Any unexpected event like this viral outbreak is a test to a business’s resiliency. However, strong businesses tend to survive and could even gain market share in such episodes. For example, Yum China (YUMC), operator of KFC and Pizza Hut chains in China, is taking a serious hit short term with more than 30% of its stores closed. However, its online business continues to expand, thanks to its investments in the delivery business in recent years. Moreover, YUM China will likely resume business faster than the mom-and-pop restaurants and small chains, due to its strong logistics capability. Thus, its earnings power should only be temporarily impaired and the company could be in a stronger position when the environment normalizes.
There are businesses that will stand to benefit. Longer term, this can be positive for e-commerce businesses, including leading players such as Alibaba. A certain percentage of consumers will increase ordering online across more categories than they normally would due to their less willingness to go out in public. This can result in a longer-term habit shift. It may also entice more merchants to shift to an online presence as well. Large-scale, long-term behavioral change is very difficult to predict. However, looking back at previous shocks – such as 9/11 in New York or the SARS epidemic in Asia nearly two decades ago – people avoided crowded spaces, ball games, concerts, subways, tall buildings – but eventually life went back to normal. Regarding the coronavirus, perhaps people will wash their hands more often for a short period, but after that, the normal pace of life will resume.
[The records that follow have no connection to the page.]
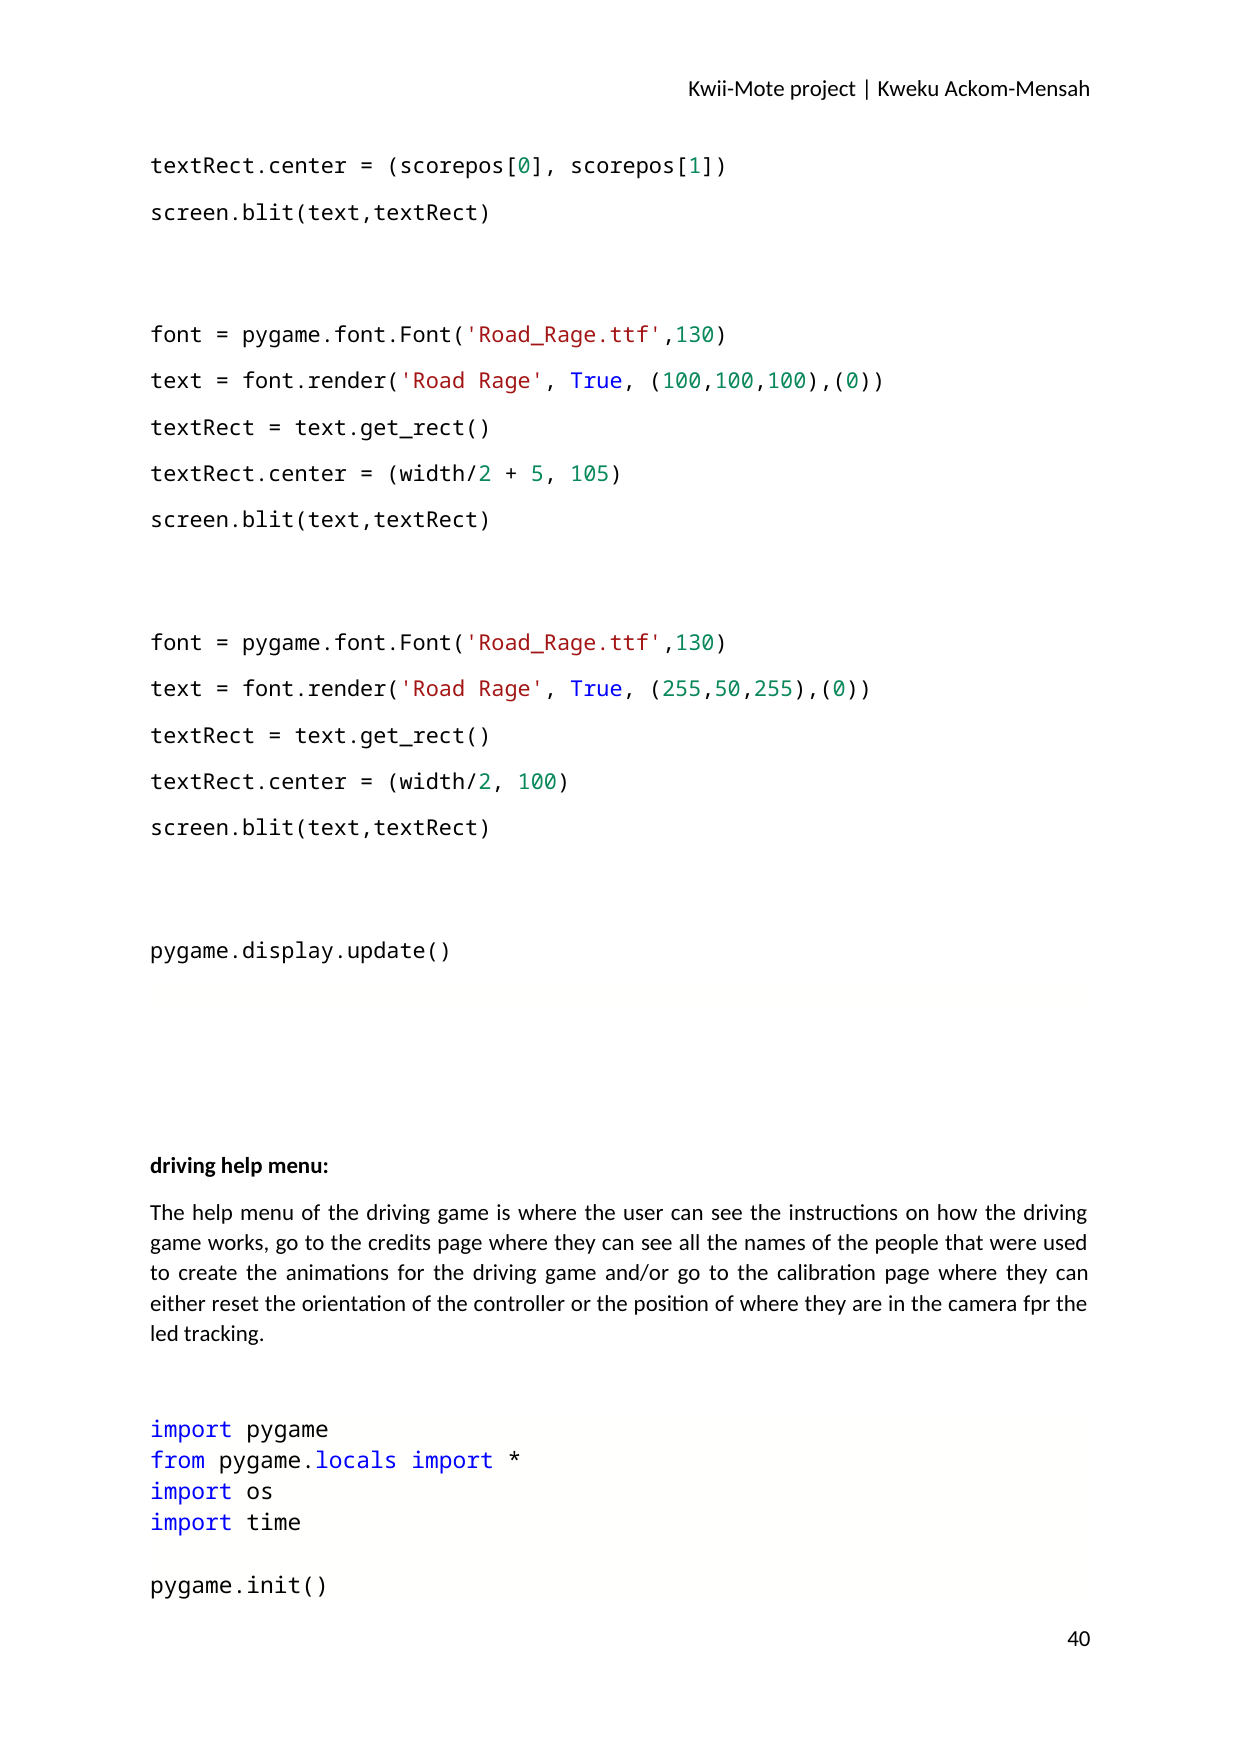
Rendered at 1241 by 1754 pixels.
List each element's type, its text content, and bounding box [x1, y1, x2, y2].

text import pygame [150, 1413, 1090, 1444]
text textRect.center = (width/2 + 5, 105) [150, 458, 1090, 487]
text pygame.init() [150, 1569, 1090, 1600]
text screen.blit(text,textRect) [150, 504, 1090, 534]
text import time [150, 1506, 1090, 1538]
text font = pygame.font.Font('Road_Rage.ttf',130) [150, 319, 1090, 348]
text from pygame.locals import * [150, 1444, 1090, 1475]
text textRect = text.get_rect() [150, 719, 1090, 749]
text textRect = text.get_rect() [150, 411, 1090, 441]
text textRect.center = (scorepos[0], scorepos[1]) [150, 150, 1090, 180]
text font = pygame.font.Font('Road_Rage.ttf',130) [150, 627, 1090, 656]
text pygame.display.update() [150, 934, 1090, 964]
text textRect.center = (width/2, 100) [150, 766, 1090, 795]
text driving help menu: [150, 1151, 1090, 1179]
text import os [150, 1475, 1090, 1506]
text text = font.render('Road Rage', True, (255,50,255),(0)) [150, 673, 1090, 703]
text The help menu of the driving game is where the user can see the instructions on how the driving game works, go to the credits page where they can see all the names of the people that were used to create the animations for the driving game and/or go to the calibration page where they can either reset the orientation of the controller or the position of where they are in the camera fpr the led tracking. [150, 1198, 1090, 1347]
text screen.blit(text,textRect) [150, 196, 1090, 226]
text screen.blit(text,textRect) [150, 812, 1090, 842]
text text = font.render('Road Rage', True, (100,100,100),(0)) [150, 365, 1090, 395]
The epidemic clearly presents risks for equity investors. It will have a negative impact on economic growth in the near-term, and more cyclical, leveraged businesses could face greater pressure than those with earnings growth driven by structural forces.
Volatility resulting from exogenous events can create opportunities. Investors can take advantage of short-term price dislocations that may arise from the viral outbreak so long as they are not indicative of the long-term future earnings power of a quality growth company.
We have been through similar environments in the past and will probably experience such events again in the future. We stay the course with our quality growth approach, which is based on owning franchises that can withstand difficult environments and prosper over full economic cycles.